→ Task to complete
Count the lines below that contain the string "Look", matching case exactly, and give only the number.

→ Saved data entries
*****

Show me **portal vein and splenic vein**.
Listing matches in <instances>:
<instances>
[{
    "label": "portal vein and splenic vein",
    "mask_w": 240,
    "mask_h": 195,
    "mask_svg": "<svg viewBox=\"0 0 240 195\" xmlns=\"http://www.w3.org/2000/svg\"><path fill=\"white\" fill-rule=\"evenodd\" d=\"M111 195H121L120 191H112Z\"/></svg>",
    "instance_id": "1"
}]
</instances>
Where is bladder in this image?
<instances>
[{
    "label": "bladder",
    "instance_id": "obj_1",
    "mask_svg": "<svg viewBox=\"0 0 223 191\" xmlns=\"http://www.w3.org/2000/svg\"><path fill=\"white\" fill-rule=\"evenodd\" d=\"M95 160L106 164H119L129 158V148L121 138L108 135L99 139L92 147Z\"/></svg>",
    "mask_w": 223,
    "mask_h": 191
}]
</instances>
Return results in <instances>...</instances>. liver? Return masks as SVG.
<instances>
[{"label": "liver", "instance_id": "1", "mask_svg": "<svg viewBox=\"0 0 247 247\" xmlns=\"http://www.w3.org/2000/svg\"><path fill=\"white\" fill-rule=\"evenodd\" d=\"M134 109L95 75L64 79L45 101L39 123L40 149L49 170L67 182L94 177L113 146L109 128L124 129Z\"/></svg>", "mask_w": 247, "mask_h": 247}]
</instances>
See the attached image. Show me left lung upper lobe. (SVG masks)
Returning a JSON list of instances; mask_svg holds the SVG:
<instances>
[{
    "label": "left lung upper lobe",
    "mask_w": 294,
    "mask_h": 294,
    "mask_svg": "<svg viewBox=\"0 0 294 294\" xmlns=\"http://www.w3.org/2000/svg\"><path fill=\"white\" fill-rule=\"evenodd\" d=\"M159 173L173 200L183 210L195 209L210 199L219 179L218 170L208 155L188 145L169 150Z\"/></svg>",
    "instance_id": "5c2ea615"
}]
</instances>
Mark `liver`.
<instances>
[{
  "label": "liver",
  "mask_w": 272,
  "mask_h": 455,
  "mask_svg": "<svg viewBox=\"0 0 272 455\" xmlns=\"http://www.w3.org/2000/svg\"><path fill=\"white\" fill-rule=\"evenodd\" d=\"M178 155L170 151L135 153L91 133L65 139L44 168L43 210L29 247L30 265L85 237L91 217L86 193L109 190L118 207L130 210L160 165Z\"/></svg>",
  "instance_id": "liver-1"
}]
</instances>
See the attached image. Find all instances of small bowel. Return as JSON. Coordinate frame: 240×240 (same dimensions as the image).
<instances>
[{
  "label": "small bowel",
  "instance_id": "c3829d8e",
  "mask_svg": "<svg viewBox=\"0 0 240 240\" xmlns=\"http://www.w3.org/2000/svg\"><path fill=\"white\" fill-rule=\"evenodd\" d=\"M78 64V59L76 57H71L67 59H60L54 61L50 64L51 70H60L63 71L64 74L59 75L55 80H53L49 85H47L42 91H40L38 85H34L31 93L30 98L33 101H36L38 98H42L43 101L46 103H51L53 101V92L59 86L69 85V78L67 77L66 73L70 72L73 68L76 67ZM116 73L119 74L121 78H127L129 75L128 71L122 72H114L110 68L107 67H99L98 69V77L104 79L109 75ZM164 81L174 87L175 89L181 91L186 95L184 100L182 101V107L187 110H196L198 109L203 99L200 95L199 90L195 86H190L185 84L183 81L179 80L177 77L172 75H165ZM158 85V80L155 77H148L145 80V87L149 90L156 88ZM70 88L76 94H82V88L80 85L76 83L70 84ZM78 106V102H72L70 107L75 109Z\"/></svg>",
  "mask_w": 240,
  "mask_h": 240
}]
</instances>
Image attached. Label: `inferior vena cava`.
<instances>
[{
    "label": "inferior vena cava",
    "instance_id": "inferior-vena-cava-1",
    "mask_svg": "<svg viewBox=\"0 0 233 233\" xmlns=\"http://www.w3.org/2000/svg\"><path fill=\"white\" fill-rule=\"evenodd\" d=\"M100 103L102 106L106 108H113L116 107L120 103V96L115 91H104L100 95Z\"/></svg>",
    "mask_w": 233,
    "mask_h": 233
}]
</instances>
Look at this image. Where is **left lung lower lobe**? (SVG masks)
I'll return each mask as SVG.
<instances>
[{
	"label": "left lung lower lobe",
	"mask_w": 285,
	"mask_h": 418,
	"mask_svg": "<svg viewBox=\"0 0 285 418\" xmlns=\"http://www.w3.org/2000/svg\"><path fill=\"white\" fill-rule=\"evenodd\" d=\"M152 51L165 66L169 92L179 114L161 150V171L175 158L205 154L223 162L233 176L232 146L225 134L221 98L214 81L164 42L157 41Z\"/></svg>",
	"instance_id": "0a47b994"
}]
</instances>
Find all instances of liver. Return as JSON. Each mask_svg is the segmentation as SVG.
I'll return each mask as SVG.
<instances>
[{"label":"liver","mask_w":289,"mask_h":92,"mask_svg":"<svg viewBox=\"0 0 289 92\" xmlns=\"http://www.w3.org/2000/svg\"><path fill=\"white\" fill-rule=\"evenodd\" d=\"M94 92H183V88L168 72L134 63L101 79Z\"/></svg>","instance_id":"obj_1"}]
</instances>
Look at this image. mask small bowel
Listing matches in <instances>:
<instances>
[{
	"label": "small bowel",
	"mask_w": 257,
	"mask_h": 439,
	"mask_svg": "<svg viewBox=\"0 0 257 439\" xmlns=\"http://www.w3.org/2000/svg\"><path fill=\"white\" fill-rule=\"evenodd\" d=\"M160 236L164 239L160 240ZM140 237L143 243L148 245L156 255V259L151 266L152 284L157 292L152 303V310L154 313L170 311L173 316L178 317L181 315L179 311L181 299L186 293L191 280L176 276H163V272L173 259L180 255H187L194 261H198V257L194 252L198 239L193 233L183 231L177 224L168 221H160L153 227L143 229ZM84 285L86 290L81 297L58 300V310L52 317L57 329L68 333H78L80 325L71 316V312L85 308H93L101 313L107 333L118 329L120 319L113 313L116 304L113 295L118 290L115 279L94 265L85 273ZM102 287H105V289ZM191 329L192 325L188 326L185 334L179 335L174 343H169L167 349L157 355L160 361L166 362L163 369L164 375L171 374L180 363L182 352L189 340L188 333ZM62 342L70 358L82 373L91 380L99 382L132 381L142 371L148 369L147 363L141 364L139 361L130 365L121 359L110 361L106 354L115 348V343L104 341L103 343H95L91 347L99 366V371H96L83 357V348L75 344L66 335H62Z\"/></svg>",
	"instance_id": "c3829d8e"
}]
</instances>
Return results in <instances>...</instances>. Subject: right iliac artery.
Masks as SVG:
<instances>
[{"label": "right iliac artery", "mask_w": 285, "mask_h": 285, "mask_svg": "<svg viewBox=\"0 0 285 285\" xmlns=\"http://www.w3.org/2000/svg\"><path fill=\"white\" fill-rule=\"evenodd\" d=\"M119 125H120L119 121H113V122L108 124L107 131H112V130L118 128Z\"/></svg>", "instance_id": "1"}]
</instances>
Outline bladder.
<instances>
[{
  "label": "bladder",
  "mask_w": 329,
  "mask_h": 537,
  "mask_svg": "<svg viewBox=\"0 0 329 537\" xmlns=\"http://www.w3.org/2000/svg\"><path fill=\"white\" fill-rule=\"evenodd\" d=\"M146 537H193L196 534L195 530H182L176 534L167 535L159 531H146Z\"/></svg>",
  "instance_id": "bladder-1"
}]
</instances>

*****

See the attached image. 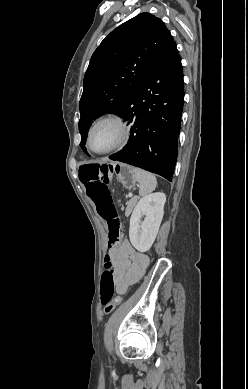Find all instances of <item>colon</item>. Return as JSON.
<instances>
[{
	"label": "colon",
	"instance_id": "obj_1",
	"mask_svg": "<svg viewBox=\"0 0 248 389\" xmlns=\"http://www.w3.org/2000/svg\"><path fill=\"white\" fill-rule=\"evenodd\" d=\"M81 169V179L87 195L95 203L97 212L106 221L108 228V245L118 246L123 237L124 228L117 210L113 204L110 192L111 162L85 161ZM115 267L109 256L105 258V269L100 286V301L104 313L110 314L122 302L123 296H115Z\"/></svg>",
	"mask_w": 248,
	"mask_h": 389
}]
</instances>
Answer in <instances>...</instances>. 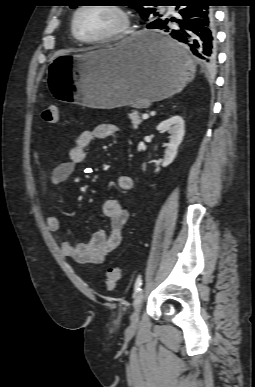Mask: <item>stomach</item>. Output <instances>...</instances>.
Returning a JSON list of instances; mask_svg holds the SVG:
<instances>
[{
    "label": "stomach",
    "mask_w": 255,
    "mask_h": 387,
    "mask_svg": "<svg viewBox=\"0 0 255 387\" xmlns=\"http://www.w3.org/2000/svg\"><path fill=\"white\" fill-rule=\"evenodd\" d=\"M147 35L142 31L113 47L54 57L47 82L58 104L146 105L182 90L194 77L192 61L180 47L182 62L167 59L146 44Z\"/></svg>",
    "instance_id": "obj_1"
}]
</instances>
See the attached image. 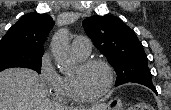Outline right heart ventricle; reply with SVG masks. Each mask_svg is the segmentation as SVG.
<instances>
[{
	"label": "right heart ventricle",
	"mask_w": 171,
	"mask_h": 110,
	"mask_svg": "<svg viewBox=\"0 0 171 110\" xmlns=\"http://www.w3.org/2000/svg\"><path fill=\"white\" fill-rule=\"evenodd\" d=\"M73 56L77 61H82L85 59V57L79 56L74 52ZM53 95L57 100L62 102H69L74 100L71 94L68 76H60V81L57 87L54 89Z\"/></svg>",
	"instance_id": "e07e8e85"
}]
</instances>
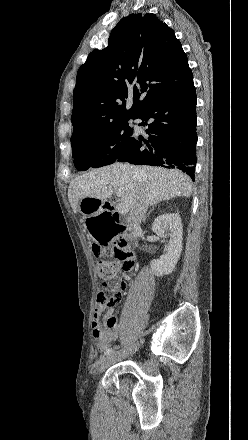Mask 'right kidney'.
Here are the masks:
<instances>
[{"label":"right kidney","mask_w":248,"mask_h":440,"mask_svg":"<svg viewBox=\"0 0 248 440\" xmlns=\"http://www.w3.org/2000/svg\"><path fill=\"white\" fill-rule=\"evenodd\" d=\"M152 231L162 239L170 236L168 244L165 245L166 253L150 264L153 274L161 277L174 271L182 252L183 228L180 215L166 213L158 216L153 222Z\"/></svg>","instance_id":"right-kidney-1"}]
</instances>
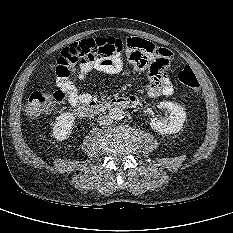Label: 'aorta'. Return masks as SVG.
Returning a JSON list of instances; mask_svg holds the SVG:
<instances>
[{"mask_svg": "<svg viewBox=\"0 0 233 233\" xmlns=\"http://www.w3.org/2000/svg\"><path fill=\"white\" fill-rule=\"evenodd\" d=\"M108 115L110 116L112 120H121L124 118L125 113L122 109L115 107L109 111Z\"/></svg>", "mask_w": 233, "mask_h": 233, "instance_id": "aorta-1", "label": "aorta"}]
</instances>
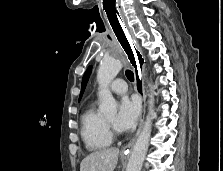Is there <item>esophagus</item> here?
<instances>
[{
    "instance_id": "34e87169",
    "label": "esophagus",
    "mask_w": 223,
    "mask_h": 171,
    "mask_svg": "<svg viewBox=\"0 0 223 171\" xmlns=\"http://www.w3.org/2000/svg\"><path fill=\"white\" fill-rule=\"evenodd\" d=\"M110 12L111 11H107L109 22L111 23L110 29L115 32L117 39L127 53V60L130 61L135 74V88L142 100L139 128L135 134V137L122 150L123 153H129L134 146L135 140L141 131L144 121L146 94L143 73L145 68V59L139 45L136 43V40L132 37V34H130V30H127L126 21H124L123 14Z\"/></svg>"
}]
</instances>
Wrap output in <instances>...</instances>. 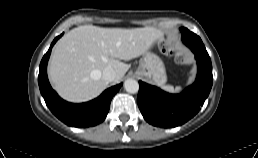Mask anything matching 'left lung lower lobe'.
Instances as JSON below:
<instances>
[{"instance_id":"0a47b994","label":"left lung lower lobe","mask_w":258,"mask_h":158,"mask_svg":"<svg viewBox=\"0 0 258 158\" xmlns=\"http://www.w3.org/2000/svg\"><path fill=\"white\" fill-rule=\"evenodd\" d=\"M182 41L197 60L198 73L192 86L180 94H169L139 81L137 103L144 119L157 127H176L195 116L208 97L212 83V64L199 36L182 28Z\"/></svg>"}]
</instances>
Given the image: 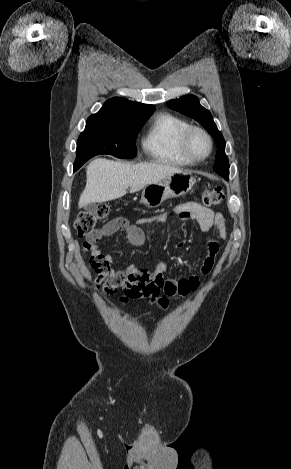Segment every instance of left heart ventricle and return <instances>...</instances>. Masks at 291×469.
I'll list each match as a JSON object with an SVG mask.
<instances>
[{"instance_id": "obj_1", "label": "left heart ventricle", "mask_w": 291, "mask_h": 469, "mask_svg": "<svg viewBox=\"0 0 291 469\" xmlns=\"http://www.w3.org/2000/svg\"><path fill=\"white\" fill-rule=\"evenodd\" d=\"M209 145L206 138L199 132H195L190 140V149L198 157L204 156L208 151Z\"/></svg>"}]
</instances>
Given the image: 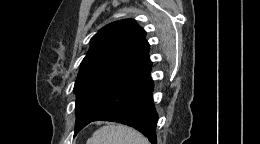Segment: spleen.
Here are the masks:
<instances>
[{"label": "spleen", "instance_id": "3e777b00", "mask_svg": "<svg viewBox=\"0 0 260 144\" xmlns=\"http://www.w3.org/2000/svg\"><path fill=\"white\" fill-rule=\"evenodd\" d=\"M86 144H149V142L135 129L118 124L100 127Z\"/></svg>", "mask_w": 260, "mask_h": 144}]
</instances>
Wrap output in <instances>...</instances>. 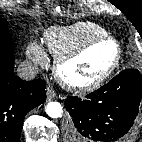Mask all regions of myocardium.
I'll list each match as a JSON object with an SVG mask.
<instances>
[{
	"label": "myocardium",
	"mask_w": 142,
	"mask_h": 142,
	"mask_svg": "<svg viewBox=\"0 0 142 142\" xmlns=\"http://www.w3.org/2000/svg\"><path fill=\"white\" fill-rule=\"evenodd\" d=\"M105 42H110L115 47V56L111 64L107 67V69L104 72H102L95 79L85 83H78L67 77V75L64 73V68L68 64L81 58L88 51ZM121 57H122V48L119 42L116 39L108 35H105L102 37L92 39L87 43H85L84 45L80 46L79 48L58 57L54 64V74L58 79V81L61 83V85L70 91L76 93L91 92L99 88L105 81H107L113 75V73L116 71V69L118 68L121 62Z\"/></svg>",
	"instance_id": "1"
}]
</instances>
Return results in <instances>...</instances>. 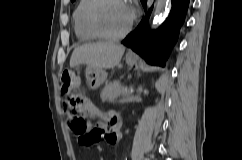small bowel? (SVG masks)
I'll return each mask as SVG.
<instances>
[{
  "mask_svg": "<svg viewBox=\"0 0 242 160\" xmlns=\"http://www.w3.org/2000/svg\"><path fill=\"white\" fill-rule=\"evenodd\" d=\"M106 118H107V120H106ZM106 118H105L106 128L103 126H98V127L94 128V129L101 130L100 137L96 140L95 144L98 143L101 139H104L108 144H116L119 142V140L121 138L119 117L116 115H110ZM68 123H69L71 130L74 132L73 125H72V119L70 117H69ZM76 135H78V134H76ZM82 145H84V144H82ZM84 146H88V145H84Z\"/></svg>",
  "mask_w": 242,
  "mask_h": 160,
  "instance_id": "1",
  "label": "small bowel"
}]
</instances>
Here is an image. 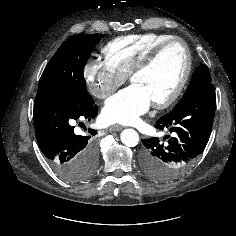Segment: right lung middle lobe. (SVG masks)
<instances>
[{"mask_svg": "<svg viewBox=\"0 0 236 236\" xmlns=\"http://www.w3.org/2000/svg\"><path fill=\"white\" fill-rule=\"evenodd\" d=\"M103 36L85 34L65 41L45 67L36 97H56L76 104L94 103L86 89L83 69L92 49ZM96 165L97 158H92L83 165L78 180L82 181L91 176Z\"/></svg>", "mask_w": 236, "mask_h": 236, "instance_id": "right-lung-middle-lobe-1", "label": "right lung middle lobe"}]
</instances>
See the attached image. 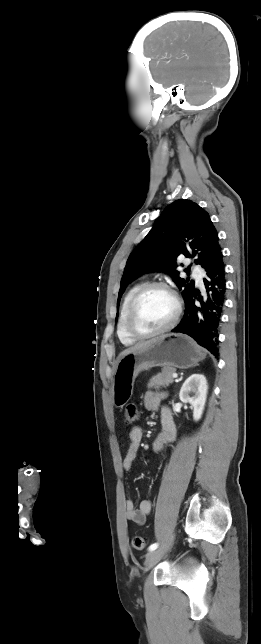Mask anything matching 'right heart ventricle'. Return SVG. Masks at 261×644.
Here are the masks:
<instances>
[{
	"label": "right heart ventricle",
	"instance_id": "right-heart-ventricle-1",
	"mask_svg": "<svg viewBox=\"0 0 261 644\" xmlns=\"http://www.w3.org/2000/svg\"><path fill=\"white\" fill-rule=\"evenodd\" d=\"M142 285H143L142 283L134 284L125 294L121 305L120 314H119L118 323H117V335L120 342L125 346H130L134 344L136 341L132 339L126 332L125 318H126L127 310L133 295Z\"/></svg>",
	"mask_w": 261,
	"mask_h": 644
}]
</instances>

*****

→ Problem solution
2